Chapitre 12

146 22 0
                                    


Je fus réveillée par une féroce envie de faire pipi et des crampes au bas-ventre. Je me retins de me flanquer une baffe. J'avais complètement oublié que c'était la période de mes règles. J'allais pêcher deux paquets de mouchoirs dans mon sac à dos et sortis de la tente en espérant que ce serait suffisant jusqu'au lendemain matin. Alors, je demanderais à Meredith s'il existait un sortilège pour faire apparaître un tampon.

Je marchai vers le lieu désigné pour servir de toilettes à la lueur de ma lampe-torche, en butant tous les deux pas. Le vent s'était à nouveau levé, mais dans le ciel, on entrevoyait quelques étoiles. J'allais retourner à la tente, lorsque je réalisai qu'il y avait une autre raison à mon malaise : ma perception spéciale. J'avais l'impression que la magie jouait une autre mélodie qued'habitude, plus lente, plus lourde. À ce moment, j'entraperçus une vague lueur venant de ruines et entre le bruit de vagues et des rafales du vent, j'entendis une sorte de chant étouffé dont je fus incapable d'identifier un seul mot.

— Bien sûr, il fallait bien que l'un des trois se risque à une invocation, grogna Bao.

Je me ruai vers les tentes et entrepris de secouer Meredith. Sa seule réponse fut un ronflement sonore. Je la secouai de plus belle, la pinçai, sans le moindre effet. Elle n'était tout de même pas ivre-morte ? Elle avait l'air parfaitement claire, la veille après deux bières, lorsque nous étions parties nous coucher. Ce n'étaient pas deux malheureuses canettes qui allaient ratatiner cette fille des cités de Liverpool ?

Je rentrai dans la tente des garçons et les secouai frénétiquement à leur tour sans plus de succès.

— Ils sont drogués, commenta Bao.

— Quoi ??

— Et toi aussi, tu aurais du dormir paisiblement si tu avais bu cette bière.

— C'est Brandon ! C'est lui qui les avait amenées ! fis-je incrédule.
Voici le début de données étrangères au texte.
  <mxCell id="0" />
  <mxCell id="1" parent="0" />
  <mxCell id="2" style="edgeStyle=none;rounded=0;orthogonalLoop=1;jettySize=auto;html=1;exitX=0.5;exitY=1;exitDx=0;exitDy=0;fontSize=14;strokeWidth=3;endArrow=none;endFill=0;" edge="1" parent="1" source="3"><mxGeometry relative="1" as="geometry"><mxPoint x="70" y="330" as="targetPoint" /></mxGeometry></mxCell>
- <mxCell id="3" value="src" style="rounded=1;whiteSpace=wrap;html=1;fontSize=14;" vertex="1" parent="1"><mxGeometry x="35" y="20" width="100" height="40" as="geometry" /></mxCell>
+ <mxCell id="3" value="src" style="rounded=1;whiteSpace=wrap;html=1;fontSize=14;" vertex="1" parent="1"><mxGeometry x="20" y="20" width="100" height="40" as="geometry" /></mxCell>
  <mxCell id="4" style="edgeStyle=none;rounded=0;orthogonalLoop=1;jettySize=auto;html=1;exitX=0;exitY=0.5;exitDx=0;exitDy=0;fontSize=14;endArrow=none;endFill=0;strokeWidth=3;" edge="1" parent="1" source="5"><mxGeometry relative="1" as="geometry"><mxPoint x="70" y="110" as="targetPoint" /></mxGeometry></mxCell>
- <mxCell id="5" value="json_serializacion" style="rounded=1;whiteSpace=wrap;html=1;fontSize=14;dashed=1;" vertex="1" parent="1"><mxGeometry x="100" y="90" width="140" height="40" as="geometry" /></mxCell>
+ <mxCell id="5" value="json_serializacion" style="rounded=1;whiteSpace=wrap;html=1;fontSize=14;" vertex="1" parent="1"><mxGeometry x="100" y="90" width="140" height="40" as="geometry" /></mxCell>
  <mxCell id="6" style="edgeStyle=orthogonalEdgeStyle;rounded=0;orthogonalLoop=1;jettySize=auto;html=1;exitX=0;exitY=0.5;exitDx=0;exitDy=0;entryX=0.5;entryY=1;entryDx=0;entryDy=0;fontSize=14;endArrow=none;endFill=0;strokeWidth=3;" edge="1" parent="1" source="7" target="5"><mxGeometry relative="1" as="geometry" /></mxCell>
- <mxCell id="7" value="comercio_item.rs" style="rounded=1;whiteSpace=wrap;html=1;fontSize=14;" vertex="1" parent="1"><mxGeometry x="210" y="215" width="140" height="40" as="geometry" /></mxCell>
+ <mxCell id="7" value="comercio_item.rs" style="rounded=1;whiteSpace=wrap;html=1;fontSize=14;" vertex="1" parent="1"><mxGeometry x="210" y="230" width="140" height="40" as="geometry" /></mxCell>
Il nous a tous drogués pour pouvoir aller chanter dans le monastère !

— Je serais plus prudent dans mes conclusions. Celui que j'ai entendu chanter était Vladimir. Maintenant arrête de faire du bruit, éteins ta lampe et regarde discrètement dans les autres tentes.

Celles de Brandon, Brenda et Vladimir étaient vides.
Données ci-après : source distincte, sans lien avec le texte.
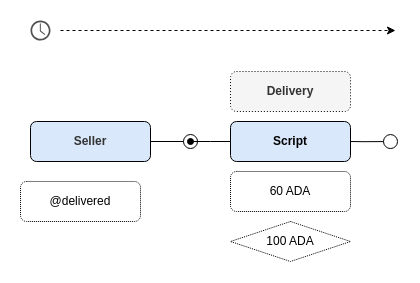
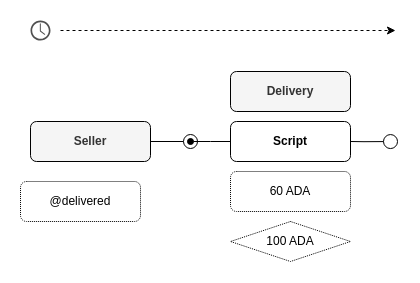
  <mxCell id="0" />
  <mxCell id="1" parent="0" />
- <mxCell id="2" value="&lt;b&gt;Delivery&lt;/b&gt;" style="rounded=1;whiteSpace=wrap;html=1;fillColor=#f5f5f5;strokeColor=#000000;fontColor=#333333;dashed=1;dashPattern=1 2;strokeWidth=1;" vertex="1" parent="1"><mxGeometry x="230" y="71" width="120" height="40" as="geometry" /></mxCell>
+ <mxCell id="2" value="&lt;b&gt;Delivery&lt;/b&gt;" style="rounded=1;whiteSpace=wrap;html=1;fillColor=#f5f5f5;strokeColor=#000000;fontColor=#333333;dashed=0;dashPattern=1 2;strokeWidth=1;" vertex="1" parent="1"><mxGeometry x="230" y="71" width="120" height="40" as="geometry" /></mxCell>
  <mxCell id="3" style="edgeStyle=orthogonalEdgeStyle;rounded=0;orthogonalLoop=1;jettySize=auto;html=1;exitX=1;exitY=0.5;exitDx=0;exitDy=0;endArrow=circle;endFill=0;strokeColor=#000000;" edge="1" parent="1"><mxGeometry relative="1" as="geometry"><mxPoint x="198" y="141" as="targetPoint" /><mxPoint x="148" y="141" as="sourcePoint" /></mxGeometry></mxCell>
- <mxCell id="4" value="&lt;b&gt;Seller&lt;br&gt;&lt;/b&gt;" style="rounded=1;whiteSpace=wrap;html=1;fillColor=#dae8fc;strokeColor=#000000;fontColor=#333333;" vertex="1" parent="1"><mxGeometry x="30" y="121" width="120" height="40" as="geometry" /></mxCell>
+ <mxCell id="4" value="&lt;b&gt;Seller&lt;br&gt;&lt;/b&gt;" style="rounded=1;whiteSpace=wrap;html=1;fillColor=#f5f5f5;strokeColor=#000000;fontColor=#333333;" vertex="1" parent="1"><mxGeometry x="30" y="121" width="120" height="40" as="geometry" /></mxCell>
  <mxCell id="5" style="edgeStyle=orthogonalEdgeStyle;rounded=0;orthogonalLoop=1;jettySize=auto;html=1;exitX=1;exitY=0.5;exitDx=0;exitDy=0;entryX=0;entryY=0.5;entryDx=0;entryDy=0;endArrow=classicThin;endFill=1;strokeColor=#000000;" edge="1" parent="1" source="8"><mxGeometry relative="1" as="geometry"><mxPoint x="270" y="141" as="targetPoint" /><Array as="points"><mxPoint x="250" y="141" /><mxPoint x="250" y="141" /></Array></mxGeometry></mxCell>
  <mxCell id="6" style="edgeStyle=orthogonalEdgeStyle;rounded=0;orthogonalLoop=1;jettySize=auto;html=1;exitX=1;exitY=0.5;exitDx=0;exitDy=0;endArrow=circle;endFill=0;strokeColor=#000000;" edge="1" parent="1"><mxGeometry relative="1" as="geometry"><mxPoint x="398" y="141" as="targetPoint" /><mxPoint x="328" y="140.71" as="sourcePoint" /></mxGeometry></mxCell>
  <mxCell id="7" style="edgeStyle=orthogonalEdgeStyle;rounded=0;orthogonalLoop=1;jettySize=auto;html=1;exitX=0;exitY=0.5;exitDx=0;exitDy=0;endArrow=oval;endFill=1;strokeColor=#000000;" edge="1" parent="1" source="8"><mxGeometry relative="1" as="geometry"><mxPoint x="190" y="141" as="targetPoint" /></mxGeometry></mxCell>
- <mxCell id="8" value="&lt;b&gt;Script&lt;/b&gt;" style="rounded=1;whiteSpace=wrap;html=1;strokeColor=#000000;fillColor=#dae8fc;" vertex="1" parent="1"><mxGeometry x="230" y="121" width="120" height="40" as="geometry" /></mxCell>
+ <mxCell id="8" value="&lt;b&gt;Script&lt;/b&gt;" style="rounded=1;whiteSpace=wrap;html=1;strokeColor=#000000;" vertex="1" parent="1"><mxGeometry x="230" y="121" width="120" height="40" as="geometry" /></mxCell>
  <mxCell id="9" style="edgeStyle=orthogonalEdgeStyle;rounded=0;orthogonalLoop=1;jettySize=auto;html=1;exitX=0.5;exitY=1;exitDx=0;exitDy=0;strokeColor=#000000;" edge="1" parent="1" source="2" target="2"><mxGeometry relative="1" as="geometry" /></mxCell>
  <mxCell id="10" value="" style="endArrow=classic;html=1;rounded=0;dashed=1;" edge="1" parent="1"><mxGeometry width="50" height="50" relative="1" as="geometry"><mxPoint x="60" y="30" as="sourcePoint" /><mxPoint x="395" y="30" as="targetPoint" /></mxGeometry></mxCell>
  <mxCell id="11" value="" style="sketch=0;pointerEvents=1;shadow=0;dashed=0;html=1;strokeColor=none;fillColor=#505050;labelPosition=center;verticalLabelPosition=bottom;verticalAlign=top;outlineConnect=0;align=center;shape=mxgraph.office.concepts.clock;" vertex="1" parent="1"><mxGeometry x="30" y="20" width="20" height="20" as="geometry" /></mxCell>
  <mxCell id="12" value="@delivered" style="rounded=1;whiteSpace=wrap;html=1;dashed=1;dashPattern=1 1;strokeWidth=1;strokeColor=#000000;" vertex="1" parent="1"><mxGeometry x="20" y="181" width="120" height="40" as="geometry" /></mxCell>
  <mxCell id="13" value="100 ADA" style="rhombus;whiteSpace=wrap;html=1;dashed=1;dashPattern=1 1;strokeWidth=1;strokeColor=#000000;" vertex="1" parent="1"><mxGeometry x="230" y="221" width="120" height="40" as="geometry" /></mxCell>
  <mxCell id="14" value="60 ADA" style="rounded=1;whiteSpace=wrap;html=1;dashed=1;dashPattern=1 1;strokeWidth=1;strokeColor=#000000;" vertex="1" parent="1"><mxGeometry x="230" y="171" width="120" height="40" as="geometry" /></mxCell>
— Mais qu'est-ce que c'est que cette putain d'embrouille ?

— On dirait que chacun d'entre eux essaye de tromper les autres... Cependant, à ta place, je ne resterais pas à proximité des tentes. Celui qui a fait ça va peut-être revenir et tuer ceux qu'il a déjà drogués. Tu devrais aller te cacher à l'autre bout de l'île, là où n'ira pas te chercher tout de suite.

Je me tins quelques instants immobile, mon cerveau tournant à pleine vitesse. Oui, il fallait se sauver... Mais les autres ? Une faisceau lumineux jaillit brièvement du sol dans le monastère.

— Et Meredith ? Jay ? Alistair ? je ne peux pas les laisser comme ça !

— Je craignais que tu dises quelque chose dans ce genre.

— Alors trouve une idée !

Tout en parlant, je fis demi-tour et pris la direction des ruines en essayant de ne pas faire un faux pas. Je crus voir une ombre bouger à l'endroit où j'étais tombée dans l'après-midi. Je m'empressai de m'accroupir derrière une pile de pierres et jetai un coup d'œil dans l'ouverture. Un très fin pinceau de lumière en jaillit, tenu par la main de Vladimir. Il semblait mesurer quelque chose avec un centimètre ruban et un rapporteur. Une fois satisfait, il se plaça à pied joint dos au mur devant l'arche marquée "Scriptorium", tira un carnet de sa poche et entreprit de lire quelque chose à mi-voix. Son incantation n'eut aucun sens pour moi, jusqu'à ce que je reconnaisse du grec ancien. Ma surprise ne fut rien à coté de celle que j'éprouvai l'instant suivant. Des étagères de pierre jaillirent des ténèbres, avec des volumes ventrus et des piles de rouleaux alignés au cordeau. Une douce lumière mordorée en émanait.